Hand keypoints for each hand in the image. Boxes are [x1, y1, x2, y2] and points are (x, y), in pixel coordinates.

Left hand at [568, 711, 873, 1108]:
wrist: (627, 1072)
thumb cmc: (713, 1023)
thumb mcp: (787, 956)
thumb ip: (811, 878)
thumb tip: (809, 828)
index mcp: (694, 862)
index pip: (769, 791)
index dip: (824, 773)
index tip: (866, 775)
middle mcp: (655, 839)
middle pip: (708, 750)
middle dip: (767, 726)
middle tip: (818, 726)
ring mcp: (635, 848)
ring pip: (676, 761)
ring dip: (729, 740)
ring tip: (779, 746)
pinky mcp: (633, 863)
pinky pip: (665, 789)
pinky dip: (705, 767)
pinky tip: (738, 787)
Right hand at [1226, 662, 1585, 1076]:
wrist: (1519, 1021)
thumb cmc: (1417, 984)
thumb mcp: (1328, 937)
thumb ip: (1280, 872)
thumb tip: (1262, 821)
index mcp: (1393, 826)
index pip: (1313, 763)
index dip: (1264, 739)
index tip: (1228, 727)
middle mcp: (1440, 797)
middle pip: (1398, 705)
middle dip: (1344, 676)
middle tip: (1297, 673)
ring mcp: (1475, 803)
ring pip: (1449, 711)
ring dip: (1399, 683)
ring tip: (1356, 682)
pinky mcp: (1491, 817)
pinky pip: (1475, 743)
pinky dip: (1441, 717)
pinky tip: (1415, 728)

▬▬▬▬▬▬▬▬▬▬

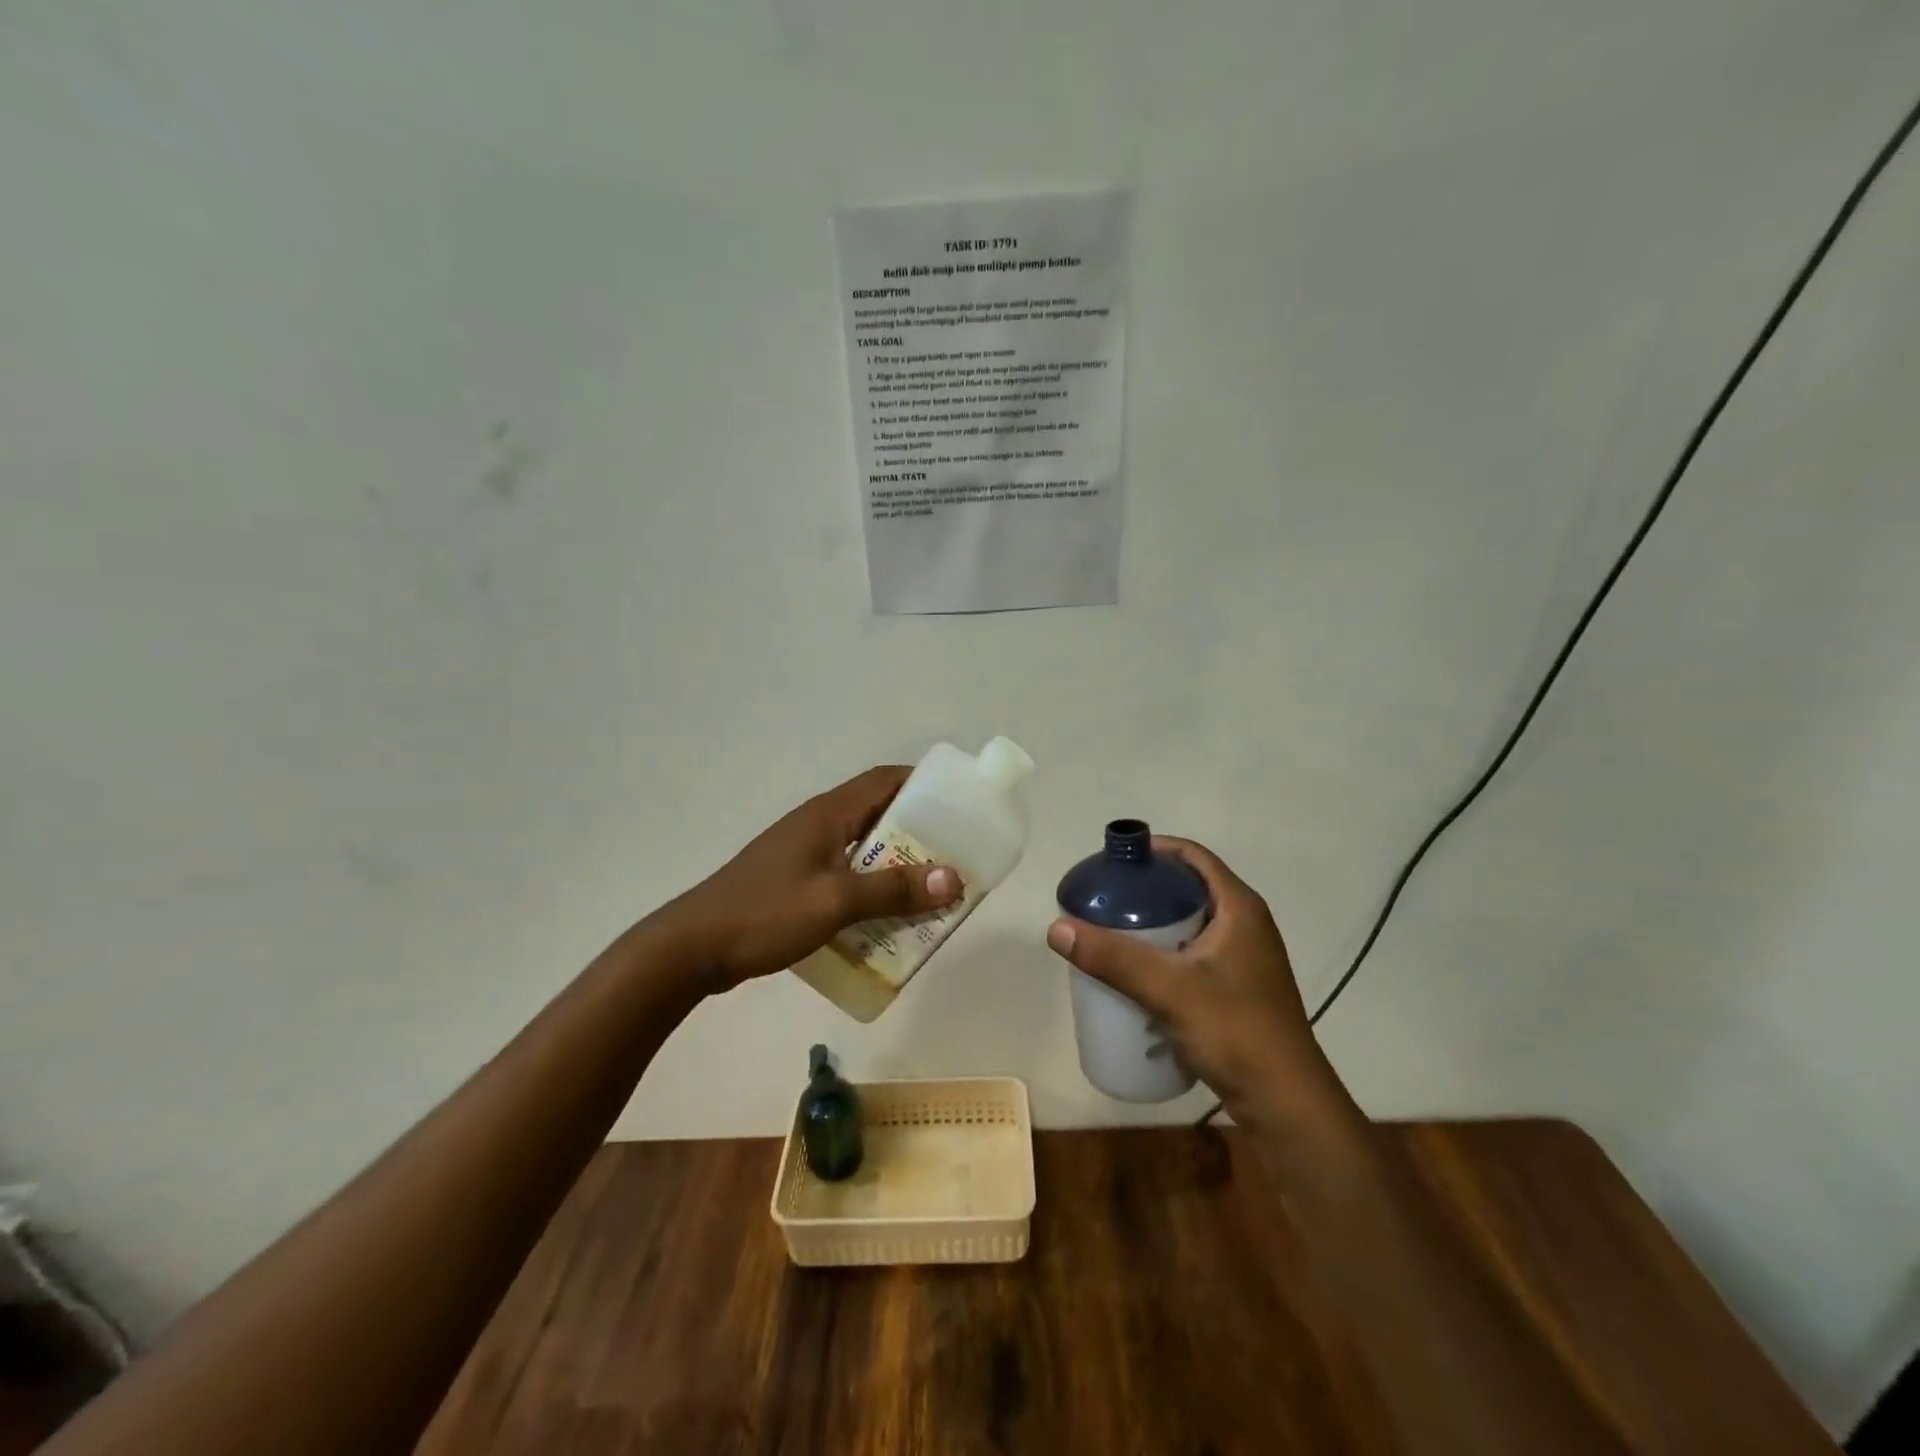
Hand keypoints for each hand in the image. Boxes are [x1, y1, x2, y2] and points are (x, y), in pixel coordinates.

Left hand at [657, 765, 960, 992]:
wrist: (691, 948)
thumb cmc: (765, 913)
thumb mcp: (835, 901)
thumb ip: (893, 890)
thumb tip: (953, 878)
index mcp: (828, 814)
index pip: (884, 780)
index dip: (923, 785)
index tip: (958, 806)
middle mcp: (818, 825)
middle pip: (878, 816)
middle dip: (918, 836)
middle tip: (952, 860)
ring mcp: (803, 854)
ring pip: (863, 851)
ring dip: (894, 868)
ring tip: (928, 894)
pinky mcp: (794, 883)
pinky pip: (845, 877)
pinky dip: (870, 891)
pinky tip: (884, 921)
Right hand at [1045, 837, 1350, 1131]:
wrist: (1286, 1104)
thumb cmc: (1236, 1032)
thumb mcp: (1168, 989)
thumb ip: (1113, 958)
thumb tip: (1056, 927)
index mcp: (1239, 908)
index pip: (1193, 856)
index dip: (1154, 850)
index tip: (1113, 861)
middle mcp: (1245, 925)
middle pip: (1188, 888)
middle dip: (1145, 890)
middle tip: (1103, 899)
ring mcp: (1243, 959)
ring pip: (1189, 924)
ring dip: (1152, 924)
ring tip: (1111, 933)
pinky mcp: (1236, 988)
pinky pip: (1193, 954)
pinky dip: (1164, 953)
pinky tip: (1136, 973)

▬▬▬▬▬▬▬▬▬▬

What is being asked = For the material above, reproduce exactly the lines from the line with "pinky dip: (705, 767)" to the line with "pinky dip: (1441, 717)", inclusive, and exclude all others.

Response area =
pinky dip: (705, 767)
pinky tip: (738, 787)
Right hand at [1226, 662, 1585, 1076]:
wrist: (1519, 1021)
thumb cmc: (1417, 984)
thumb mcp: (1328, 937)
thumb ip: (1280, 872)
thumb tip: (1262, 821)
index mcp: (1393, 826)
index pip: (1313, 763)
index dip: (1264, 739)
index tip: (1228, 727)
middle mcp: (1440, 797)
middle pip: (1398, 705)
middle dip: (1344, 676)
middle tip: (1297, 673)
ring mcp: (1475, 803)
ring pip: (1449, 711)
ring dip: (1399, 683)
ring tip: (1356, 682)
pinky mcp: (1491, 817)
pinky pip: (1475, 743)
pinky dip: (1441, 717)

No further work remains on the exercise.